A photographer reflects on a summer oasis: Dendy Playground

Dendy feels like magic. That’s the thought that ran through my mind the first time I went to my neighborhood rec center for a swim one June evening.

Golden light washed over the crowded pool, a tight ship run by “Ms. Joanne,” as Dendy Playground pool maintenance associate Joanne Williams-Campbell is known. (She has strict rules: no towels or shoes on the pool deck; all swimmers must shower before and after going into the water.) The water ice truck parked at the curb blared Christmas tunes while the line of antsy kids only got longer. Kids on bikes popped wheelies as they criss-crossed the basketball courts during breaks in summer-league contests. Conversations, children’s games, and SEPTA trains roaring past overhead joined birdsong in the air. The bright blue sky slowly turned orange, then faded to navy.

This is how every summer night at Dendy is, I found out. Taking up the entire block at 10th and Oxford Streets in North Philadelphia, the playground is the center of the community.

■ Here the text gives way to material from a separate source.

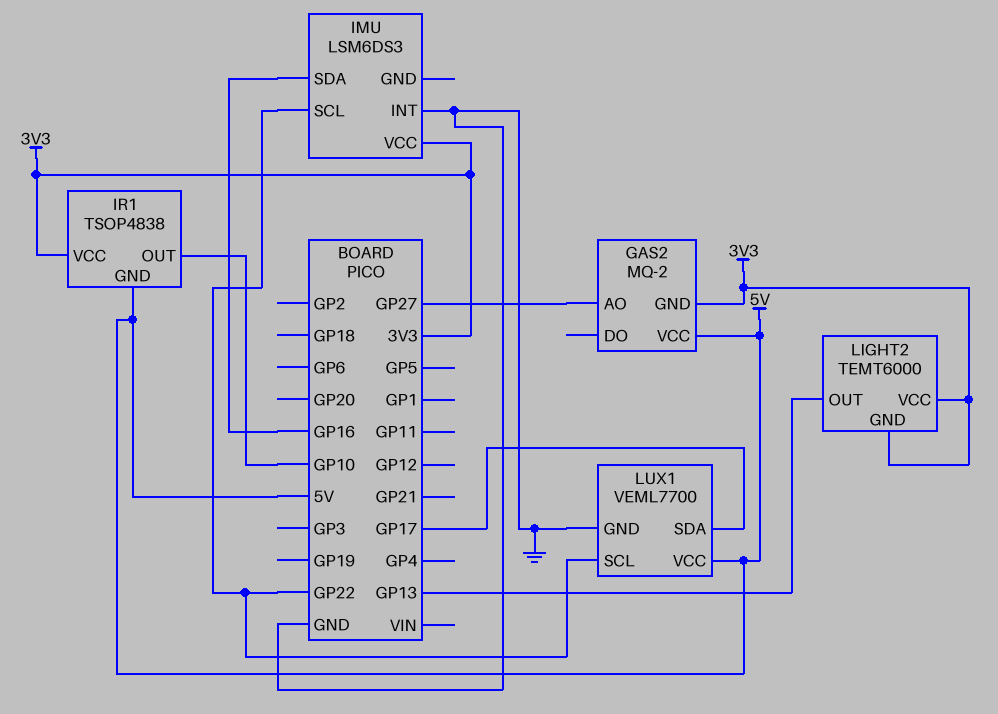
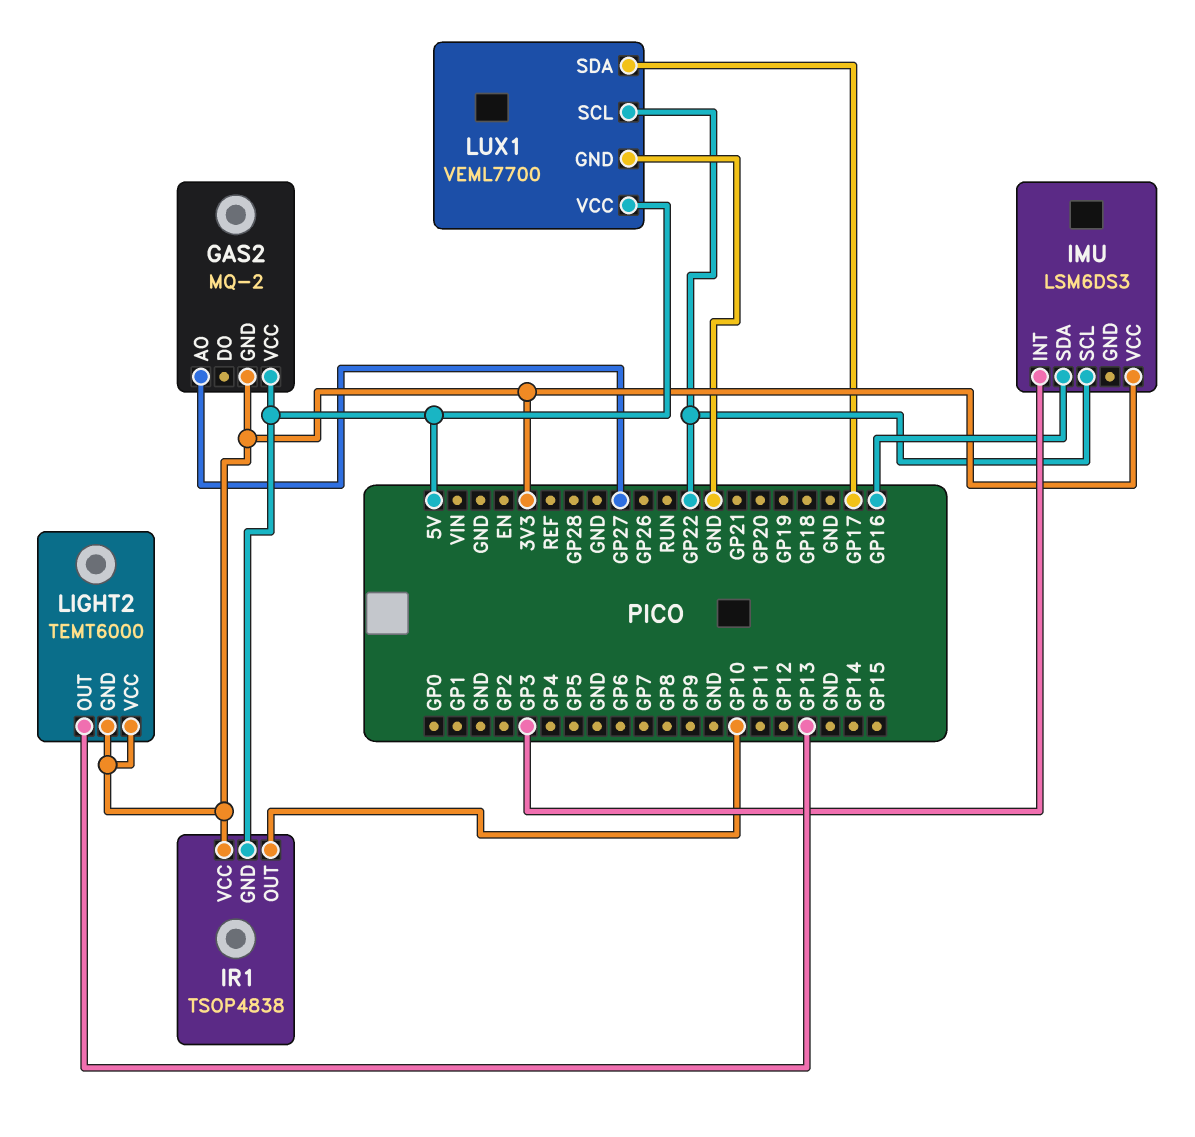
IMU pin INT: GND -> GP3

I never expected to photograph it when I first went there. Marie Dendy Playground was just the closest pool to me as I stayed the summer alone in my apartment near the Temple campus, and I was set on getting in the water. I’d been eyeing the pool since I went to Dendy to cast my vote in my first presidential election in 2016, and now the time had come. Swimming was supposed to be a break after spending my days interning with the Philadelphia Inquirer’s photo staff. But the feeling that night was impossible to ignore; the magic was palpable, and I knew I had to document it. (Click on the arrows to view the full slideshows here.)

Dendy is a summer oasis, offering a chance to cool down from the heat in a Philly neighborhood that’s hotter than average, plus affordable recreation for an area where median income ranges from $20,000 to $28,000. It’s also a hub of neighborhood life, with cookouts, basketball tournaments, and summer camp.

It soon became my oasis, too, with a regular cast of smiling basketball players and toddlers and parents and everyone else, who soon came to know me (fondly, I hope) as “the Camera Lady.”

I was usually the only Temple student around. Once, there were two Temple students playing basketball, and twice I brought a friend with me, but other than that the rec center was primarily neighborhood residents or people who had grown up there and since moved to other parts of the city. I felt very welcome from the start, especially once a couple kids latched onto me and my cameras. I spent as many evenings as I could (and some mornings) sitting on the wooden bleachers, talking to and photographing my neighbors.

I’ve shared some of the more than 1,300 images I made with community members via Instagram DM, the hashtag #dendysummer, 4-by-6-inch prints, and waterproofed 13-by-9-inch prints hung up at the playground so people can see themselves in their space.

As my lease comes to a close, so does my time at Dendy, but I rest assured the magic will always be there.